BEGIN EXCERPTED PASSAGE

Crime and Punishment
Today the Lord Chancellor David Gauke set out his vision of a ‘smart’ justice system to reduce reoffending, protect the public and ensure serious criminals receive the punishment they deserve. It comes at an awkward time, when good news about prison reform in ten key prisons has just been hijacked by a fresh outbreak of rioting at another one.
First, the vision. This includes, unsurprisingly since it has been canvassed before, the idea of abolishing short (less than six month) sentences of imprisonment, on the basis that they don’t give enough time to actually have any effect; and instead to roll out a “robust community order regime”. The problem will be convincing the pit-bull press that they are not a “soft option”.
New technology will help here. Two days ago Gauke announced the national roll-out of new GPS tags which will provide 24/7 location monitoring of offenders. But new tech can also monitor whether an offender on license has consumed alcohol, where that might be a driver of offending.
Progress on overhauling the probation system was also promised in the vision, but not just yet. Again, the recent news that one of the privatised operators of Community Rehabilitation Companies (CRCs), to which Gauke’s predecessor Chris Grayling outsourced probation services for lower level offenders, has just gone into administration won’t have boosted confidence in the current system. Russell Webster reports on the financial collapse of Working Links on his blog: First private probation provider goes bust. One of its CRCs, Devon & Cornwall CRC was rated in a report last year as “inadequate” (the bottom of four rating bands).
Probation will need to get much better, or even “smarter”, if it’s to cope with the management of a rebooted community sentencing regime, in line with Gauke’s high hopes:
“I am determined to strengthen the confidence courts have in probation to ensure we can make this shift away from short custodial sentences towards more punitive and effective sanctions and support in the community.”
The Lord Chancellor is also looking at more effective punishment for those convicted of more serious crimes such as fraud, where the custody rate has increased from 14.5% in 2007 to over 20% now. He said he was looking at ways to “continue to restrict an offender’s movement, their activities and their lifestyle beyond prison in a much more intensive way”, including restricting their financial activities, spending, saving etc, using new technology.

END EXCERPTED PASSAGE

WORK ITEM:
Copy out the full article on justice reform word for word, from its heading to its final sentence. The items placed after this point are not required for the work on the article.

BEGIN DATA EXCERPTS

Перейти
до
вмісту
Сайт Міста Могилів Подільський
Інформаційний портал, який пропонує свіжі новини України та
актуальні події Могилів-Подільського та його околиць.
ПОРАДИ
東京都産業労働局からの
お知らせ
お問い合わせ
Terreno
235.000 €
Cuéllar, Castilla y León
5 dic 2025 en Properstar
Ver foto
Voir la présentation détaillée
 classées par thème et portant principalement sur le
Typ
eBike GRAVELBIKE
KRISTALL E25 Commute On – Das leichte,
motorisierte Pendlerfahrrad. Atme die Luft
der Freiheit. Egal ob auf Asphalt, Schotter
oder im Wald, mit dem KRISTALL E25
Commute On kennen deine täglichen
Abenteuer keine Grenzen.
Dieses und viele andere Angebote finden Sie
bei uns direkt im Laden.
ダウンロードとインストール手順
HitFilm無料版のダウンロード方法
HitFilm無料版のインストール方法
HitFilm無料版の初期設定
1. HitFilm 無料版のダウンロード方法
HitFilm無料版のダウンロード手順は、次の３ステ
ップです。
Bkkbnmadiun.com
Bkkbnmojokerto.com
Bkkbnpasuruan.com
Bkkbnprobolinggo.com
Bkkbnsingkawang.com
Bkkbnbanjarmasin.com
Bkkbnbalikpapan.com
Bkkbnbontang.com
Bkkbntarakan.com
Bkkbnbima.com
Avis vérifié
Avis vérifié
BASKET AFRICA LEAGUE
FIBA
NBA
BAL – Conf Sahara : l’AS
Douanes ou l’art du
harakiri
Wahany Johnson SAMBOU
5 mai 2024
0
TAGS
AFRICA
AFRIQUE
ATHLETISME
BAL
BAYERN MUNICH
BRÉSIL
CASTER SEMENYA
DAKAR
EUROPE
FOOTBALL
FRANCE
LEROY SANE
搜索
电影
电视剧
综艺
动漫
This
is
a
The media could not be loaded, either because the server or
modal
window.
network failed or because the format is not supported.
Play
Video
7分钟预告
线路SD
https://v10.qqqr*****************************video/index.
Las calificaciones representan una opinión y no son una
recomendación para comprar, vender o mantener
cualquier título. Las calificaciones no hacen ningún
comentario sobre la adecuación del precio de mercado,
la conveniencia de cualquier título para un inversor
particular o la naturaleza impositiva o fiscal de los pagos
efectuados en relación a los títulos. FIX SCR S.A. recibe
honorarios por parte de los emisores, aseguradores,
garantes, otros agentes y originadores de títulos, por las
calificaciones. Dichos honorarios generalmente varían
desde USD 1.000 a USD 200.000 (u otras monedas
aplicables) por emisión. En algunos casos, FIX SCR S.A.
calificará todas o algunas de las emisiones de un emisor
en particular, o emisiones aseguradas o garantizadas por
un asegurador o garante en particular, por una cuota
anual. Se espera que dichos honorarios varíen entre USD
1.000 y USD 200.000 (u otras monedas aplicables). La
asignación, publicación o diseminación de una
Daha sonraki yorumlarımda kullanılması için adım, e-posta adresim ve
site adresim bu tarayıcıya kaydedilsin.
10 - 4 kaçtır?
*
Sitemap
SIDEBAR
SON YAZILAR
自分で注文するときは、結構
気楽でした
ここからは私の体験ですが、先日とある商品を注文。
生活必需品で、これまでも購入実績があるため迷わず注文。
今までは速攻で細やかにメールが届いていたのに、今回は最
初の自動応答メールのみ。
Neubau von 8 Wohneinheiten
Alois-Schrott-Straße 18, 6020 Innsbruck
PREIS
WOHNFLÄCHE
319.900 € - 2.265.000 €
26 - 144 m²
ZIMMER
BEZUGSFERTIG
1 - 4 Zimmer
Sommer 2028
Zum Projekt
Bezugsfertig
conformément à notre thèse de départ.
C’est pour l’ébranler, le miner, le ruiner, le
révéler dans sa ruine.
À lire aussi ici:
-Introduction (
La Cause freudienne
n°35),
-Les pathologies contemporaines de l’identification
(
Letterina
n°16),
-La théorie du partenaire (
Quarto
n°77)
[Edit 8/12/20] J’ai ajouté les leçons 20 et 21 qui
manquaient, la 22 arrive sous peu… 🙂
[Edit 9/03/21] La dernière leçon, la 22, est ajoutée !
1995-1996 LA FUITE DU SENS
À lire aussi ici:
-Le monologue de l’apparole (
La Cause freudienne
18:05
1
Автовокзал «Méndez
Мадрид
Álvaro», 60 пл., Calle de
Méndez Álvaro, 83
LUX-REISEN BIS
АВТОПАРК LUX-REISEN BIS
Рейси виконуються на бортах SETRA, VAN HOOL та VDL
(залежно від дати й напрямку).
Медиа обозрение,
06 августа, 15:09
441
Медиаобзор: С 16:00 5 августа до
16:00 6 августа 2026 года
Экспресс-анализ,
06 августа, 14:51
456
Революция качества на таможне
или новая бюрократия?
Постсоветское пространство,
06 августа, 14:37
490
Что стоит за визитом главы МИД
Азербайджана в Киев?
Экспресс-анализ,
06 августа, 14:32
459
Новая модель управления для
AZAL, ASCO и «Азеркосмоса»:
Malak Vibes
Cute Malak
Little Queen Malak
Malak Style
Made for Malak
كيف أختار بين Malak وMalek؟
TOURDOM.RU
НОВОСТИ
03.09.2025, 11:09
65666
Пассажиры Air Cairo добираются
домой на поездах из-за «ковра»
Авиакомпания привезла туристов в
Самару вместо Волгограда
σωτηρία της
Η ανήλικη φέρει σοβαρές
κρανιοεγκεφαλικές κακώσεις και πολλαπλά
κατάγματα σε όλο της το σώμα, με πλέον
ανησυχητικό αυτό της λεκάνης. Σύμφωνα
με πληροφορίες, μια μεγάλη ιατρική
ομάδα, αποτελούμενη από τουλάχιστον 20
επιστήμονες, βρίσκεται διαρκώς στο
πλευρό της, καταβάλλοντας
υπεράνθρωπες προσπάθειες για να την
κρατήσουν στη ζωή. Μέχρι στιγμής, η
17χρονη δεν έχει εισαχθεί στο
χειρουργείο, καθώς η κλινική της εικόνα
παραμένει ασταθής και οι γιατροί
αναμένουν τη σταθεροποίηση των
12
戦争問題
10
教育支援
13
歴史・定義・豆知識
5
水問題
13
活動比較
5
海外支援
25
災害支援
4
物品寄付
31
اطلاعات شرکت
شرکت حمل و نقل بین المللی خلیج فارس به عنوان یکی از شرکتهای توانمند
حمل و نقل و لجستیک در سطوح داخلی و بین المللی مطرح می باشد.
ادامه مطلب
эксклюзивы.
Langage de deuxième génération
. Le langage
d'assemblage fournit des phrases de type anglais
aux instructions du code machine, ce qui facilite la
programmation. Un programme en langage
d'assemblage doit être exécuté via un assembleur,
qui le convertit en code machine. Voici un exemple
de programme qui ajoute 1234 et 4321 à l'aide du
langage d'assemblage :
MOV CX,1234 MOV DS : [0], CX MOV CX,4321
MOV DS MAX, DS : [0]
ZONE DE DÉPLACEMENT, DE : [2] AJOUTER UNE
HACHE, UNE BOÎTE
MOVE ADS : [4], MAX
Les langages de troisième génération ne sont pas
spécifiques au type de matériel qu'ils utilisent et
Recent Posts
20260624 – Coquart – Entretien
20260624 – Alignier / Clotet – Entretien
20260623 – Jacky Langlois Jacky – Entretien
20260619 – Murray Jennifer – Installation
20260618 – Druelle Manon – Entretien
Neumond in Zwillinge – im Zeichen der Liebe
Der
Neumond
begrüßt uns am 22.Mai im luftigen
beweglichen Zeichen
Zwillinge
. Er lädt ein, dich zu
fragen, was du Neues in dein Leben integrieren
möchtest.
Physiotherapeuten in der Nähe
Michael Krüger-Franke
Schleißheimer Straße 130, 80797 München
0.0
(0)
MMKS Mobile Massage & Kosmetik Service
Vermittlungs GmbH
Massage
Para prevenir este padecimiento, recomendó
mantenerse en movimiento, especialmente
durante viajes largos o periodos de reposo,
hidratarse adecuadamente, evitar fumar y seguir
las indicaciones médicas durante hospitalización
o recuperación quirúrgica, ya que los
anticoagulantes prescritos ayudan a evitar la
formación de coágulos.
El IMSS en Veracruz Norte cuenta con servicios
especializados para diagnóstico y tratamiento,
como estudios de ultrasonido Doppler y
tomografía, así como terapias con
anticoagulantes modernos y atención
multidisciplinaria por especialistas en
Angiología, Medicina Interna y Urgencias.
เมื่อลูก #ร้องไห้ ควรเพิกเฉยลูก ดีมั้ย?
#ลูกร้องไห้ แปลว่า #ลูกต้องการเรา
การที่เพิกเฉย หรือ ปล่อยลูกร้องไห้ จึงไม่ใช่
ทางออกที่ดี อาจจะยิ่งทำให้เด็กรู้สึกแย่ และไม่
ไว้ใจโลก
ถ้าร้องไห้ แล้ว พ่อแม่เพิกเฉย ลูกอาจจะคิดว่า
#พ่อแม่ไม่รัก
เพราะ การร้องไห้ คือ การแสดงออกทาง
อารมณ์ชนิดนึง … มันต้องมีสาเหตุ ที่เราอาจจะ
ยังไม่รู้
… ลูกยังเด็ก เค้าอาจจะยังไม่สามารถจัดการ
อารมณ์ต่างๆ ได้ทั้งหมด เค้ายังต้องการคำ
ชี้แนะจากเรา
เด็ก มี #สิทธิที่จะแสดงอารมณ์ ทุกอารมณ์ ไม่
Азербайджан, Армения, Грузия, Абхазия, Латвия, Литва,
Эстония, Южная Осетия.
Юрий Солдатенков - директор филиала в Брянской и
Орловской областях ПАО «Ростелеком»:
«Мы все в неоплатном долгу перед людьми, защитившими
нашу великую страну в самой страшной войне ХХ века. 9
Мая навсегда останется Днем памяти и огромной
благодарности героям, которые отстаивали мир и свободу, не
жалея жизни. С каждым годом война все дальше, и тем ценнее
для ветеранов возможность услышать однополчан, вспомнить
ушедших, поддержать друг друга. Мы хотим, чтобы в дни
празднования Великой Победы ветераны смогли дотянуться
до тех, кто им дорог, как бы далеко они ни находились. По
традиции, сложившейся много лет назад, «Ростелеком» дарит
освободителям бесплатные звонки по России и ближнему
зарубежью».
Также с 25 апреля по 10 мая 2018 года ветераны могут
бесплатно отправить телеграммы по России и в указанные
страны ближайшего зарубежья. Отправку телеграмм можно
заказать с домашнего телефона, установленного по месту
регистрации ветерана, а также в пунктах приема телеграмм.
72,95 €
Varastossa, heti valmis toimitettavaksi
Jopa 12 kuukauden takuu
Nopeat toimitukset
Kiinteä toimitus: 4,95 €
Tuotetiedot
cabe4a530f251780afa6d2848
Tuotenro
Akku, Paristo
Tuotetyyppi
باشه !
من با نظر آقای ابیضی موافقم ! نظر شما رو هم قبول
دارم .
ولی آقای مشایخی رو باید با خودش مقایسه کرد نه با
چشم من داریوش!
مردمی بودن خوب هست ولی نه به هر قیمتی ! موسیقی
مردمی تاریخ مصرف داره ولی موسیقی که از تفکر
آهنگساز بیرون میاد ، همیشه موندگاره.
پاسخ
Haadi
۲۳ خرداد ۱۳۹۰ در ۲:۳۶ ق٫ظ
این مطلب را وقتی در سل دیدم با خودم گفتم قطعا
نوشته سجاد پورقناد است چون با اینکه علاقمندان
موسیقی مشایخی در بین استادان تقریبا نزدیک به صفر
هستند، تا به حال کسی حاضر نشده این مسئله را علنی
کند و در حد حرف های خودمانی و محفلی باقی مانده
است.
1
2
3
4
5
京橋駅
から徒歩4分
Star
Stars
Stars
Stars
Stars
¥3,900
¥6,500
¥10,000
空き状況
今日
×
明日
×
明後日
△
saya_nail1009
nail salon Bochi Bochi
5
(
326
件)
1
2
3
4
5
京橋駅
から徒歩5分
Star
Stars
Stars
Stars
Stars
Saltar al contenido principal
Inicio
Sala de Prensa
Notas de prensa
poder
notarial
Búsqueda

END DATA EXCERPTS

RESPONSE TO THE EXERCISE:
Crime and Punishment
Today the Lord Chancellor David Gauke set out his vision of a ‘smart’ justice system to reduce reoffending, protect the public and ensure serious criminals receive the punishment they deserve. It comes at an awkward time, when good news about prison reform in ten key prisons has just been hijacked by a fresh outbreak of rioting at another one.
First, the vision. This includes, unsurprisingly since it has been canvassed before, the idea of abolishing short (less than six month) sentences of imprisonment, on the basis that they don’t give enough time to actually have any effect; and instead to roll out a “robust community order regime”. The problem will be convincing the pit-bull press that they are not a “soft option”.
New technology will help here. Two days ago Gauke announced the national roll-out of new GPS tags which will provide 24/7 location monitoring of offenders. But new tech can also monitor whether an offender on license has consumed alcohol, where that might be a driver of offending.
Progress on overhauling the probation system was also promised in the vision, but not just yet. Again, the recent news that one of the privatised operators of Community Rehabilitation Companies (CRCs), to which Gauke’s predecessor Chris Grayling outsourced probation services for lower level offenders, has just gone into administration won’t have boosted confidence in the current system. Russell Webster reports on the financial collapse of Working Links on his blog: First private probation provider goes bust. One of its CRCs, Devon & Cornwall CRC was rated in a report last year as “inadequate” (the bottom of four rating bands).
Probation will need to get much better, or even “smarter”, if it’s to cope with the management of a rebooted community sentencing regime, in line with Gauke’s high hopes:
“I am determined to strengthen the confidence courts have in probation to ensure we can make this shift away from short custodial sentences towards more punitive and effective sanctions and support in the community.”
The Lord Chancellor is also looking at more effective punishment for those convicted of more serious crimes such as fraud, where the custody rate has increased from 14.5% in 2007 to over 20% now. He said he was looking at ways to “continue to restrict an offender’s movement, their activities and their lifestyle beyond prison in a much more intensive way”, including restricting their financial activities, spending, saving etc, using new technology.